Task item:
Copy every line of the data exactly, keeping out any picture.

Data to examine:
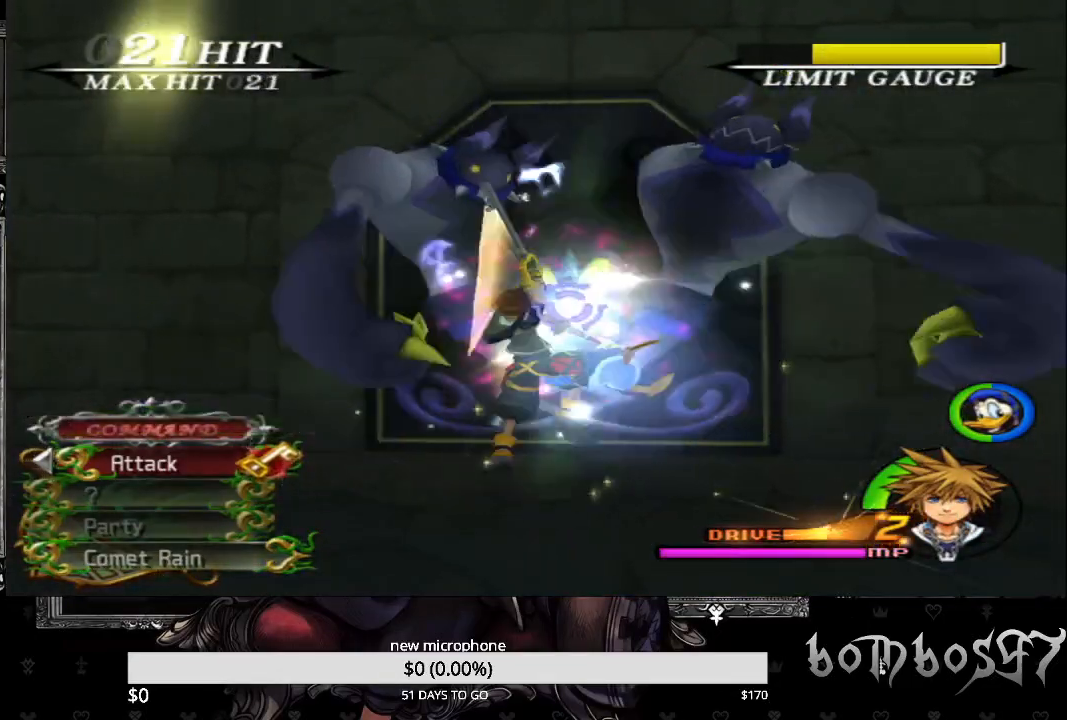
{"buttons": ["CROSS"], "left_stick": "center", "right_stick": "center", "events": [[33, "TRIANGLE", "down"], [67, "CROSS", "up"], [100, "TRIANGLE", "up"], [133, "CROSS", "down"], [267, "CROSS", "up"], [300, "CROSS", "down"], [433, "CROSS", "up"], [500, "CROSS", "down"]]}
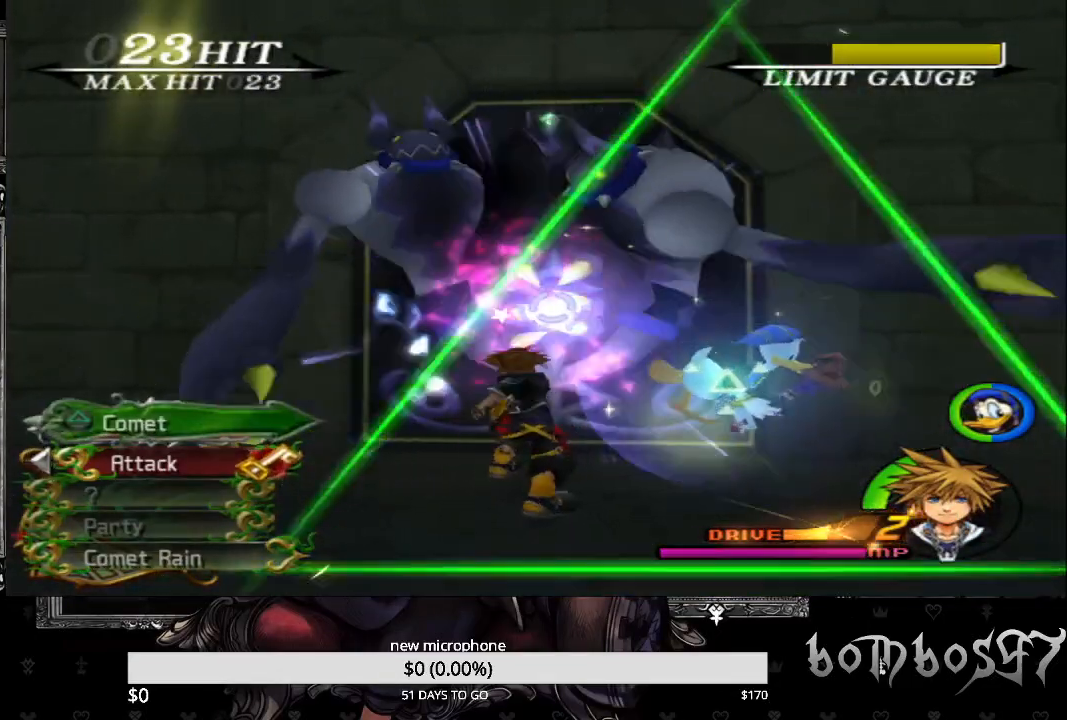
{"buttons": ["TRIANGLE"], "left_stick": "center", "right_stick": "center", "events": [[100, "CROSS", "up"], [167, "CROSS", "down"], [267, "CROSS", "up"], [333, "CROSS", "down"], [333, "TRIANGLE", "down"], [400, "TRIANGLE", "up"], [433, "CROSS", "up"], [500, "TRIANGLE", "down"]]}
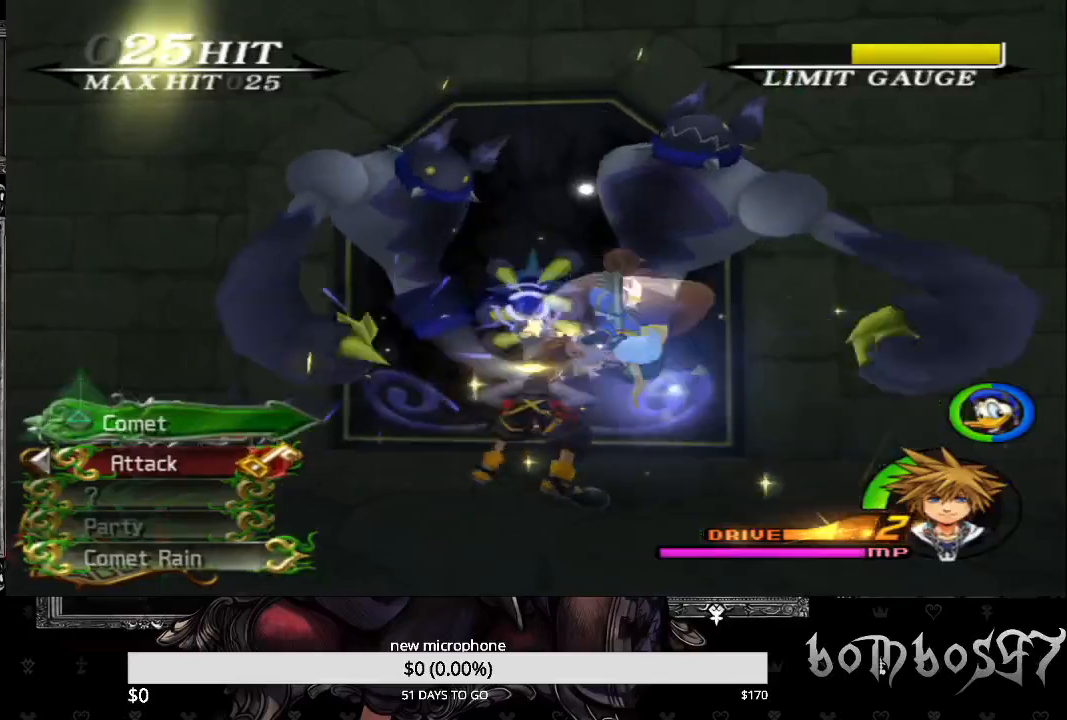
{"buttons": [], "left_stick": "center", "right_stick": "center", "events": [[33, "CROSS", "down"], [100, "CROSS", "up"], [100, "TRIANGLE", "up"], [167, "CROSS", "down"], [167, "TRIANGLE", "down"], [233, "TRIANGLE", "up"], [300, "CROSS", "up"], [367, "CROSS", "down"], [467, "CROSS", "up"]]}
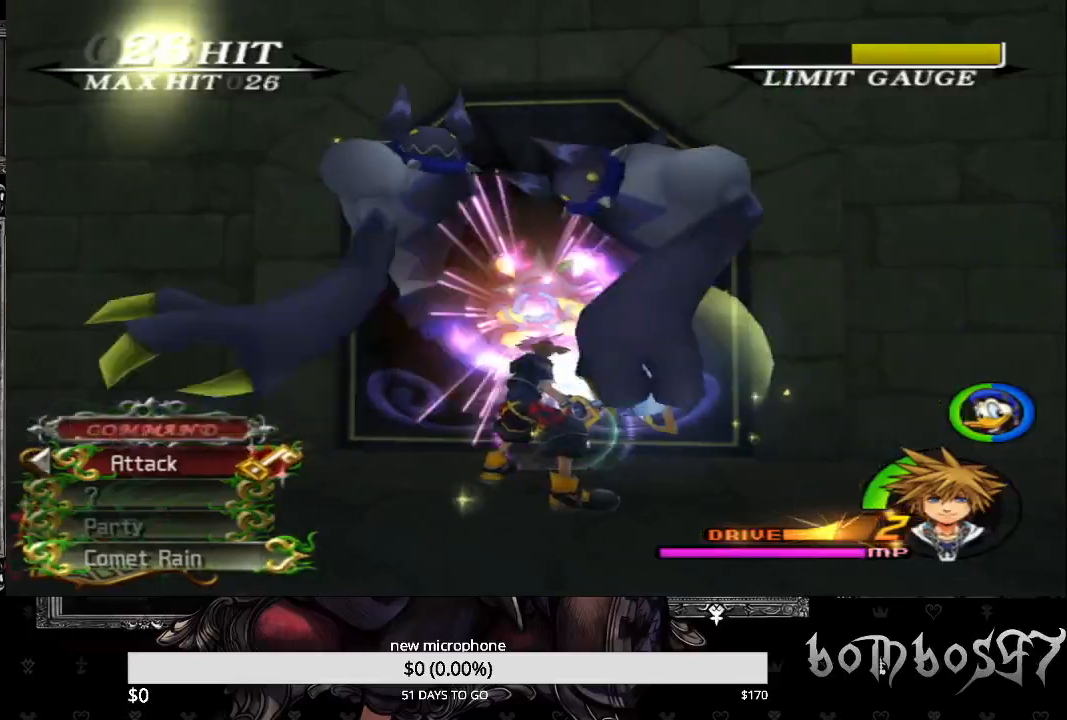
{"buttons": [], "left_stick": "center", "right_stick": "center", "events": [[33, "CROSS", "down"], [133, "CROSS", "up"], [200, "CROSS", "down"], [300, "CROSS", "up"], [367, "CROSS", "down"], [500, "CROSS", "up"]]}
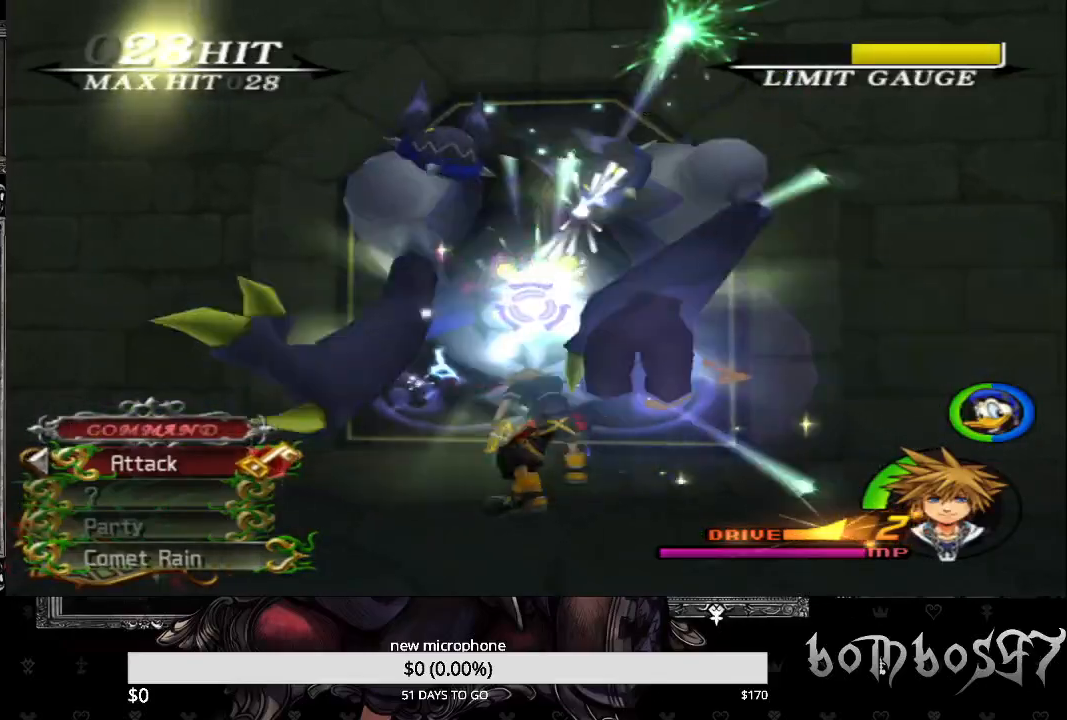
{"buttons": [], "left_stick": "center", "right_stick": "center", "events": [[33, "CROSS", "down"], [133, "CROSS", "up"], [233, "CROSS", "down"], [333, "CROSS", "up"], [400, "CROSS", "down"], [500, "CROSS", "up"]]}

Completed exercise:
{"buttons": ["CROSS"], "left_stick": "center", "right_stick": "center", "events": [[33, "TRIANGLE", "down"], [67, "CROSS", "up"], [100, "TRIANGLE", "up"], [133, "CROSS", "down"], [267, "CROSS", "up"], [300, "CROSS", "down"], [433, "CROSS", "up"], [500, "CROSS", "down"]]}
{"buttons": ["TRIANGLE"], "left_stick": "center", "right_stick": "center", "events": [[100, "CROSS", "up"], [167, "CROSS", "down"], [267, "CROSS", "up"], [333, "CROSS", "down"], [333, "TRIANGLE", "down"], [400, "TRIANGLE", "up"], [433, "CROSS", "up"], [500, "TRIANGLE", "down"]]}
{"buttons": [], "left_stick": "center", "right_stick": "center", "events": [[33, "CROSS", "down"], [100, "CROSS", "up"], [100, "TRIANGLE", "up"], [167, "CROSS", "down"], [167, "TRIANGLE", "down"], [233, "TRIANGLE", "up"], [300, "CROSS", "up"], [367, "CROSS", "down"], [467, "CROSS", "up"]]}
{"buttons": [], "left_stick": "center", "right_stick": "center", "events": [[33, "CROSS", "down"], [133, "CROSS", "up"], [200, "CROSS", "down"], [300, "CROSS", "up"], [367, "CROSS", "down"], [500, "CROSS", "up"]]}
{"buttons": [], "left_stick": "center", "right_stick": "center", "events": [[33, "CROSS", "down"], [133, "CROSS", "up"], [233, "CROSS", "down"], [333, "CROSS", "up"], [400, "CROSS", "down"], [500, "CROSS", "up"]]}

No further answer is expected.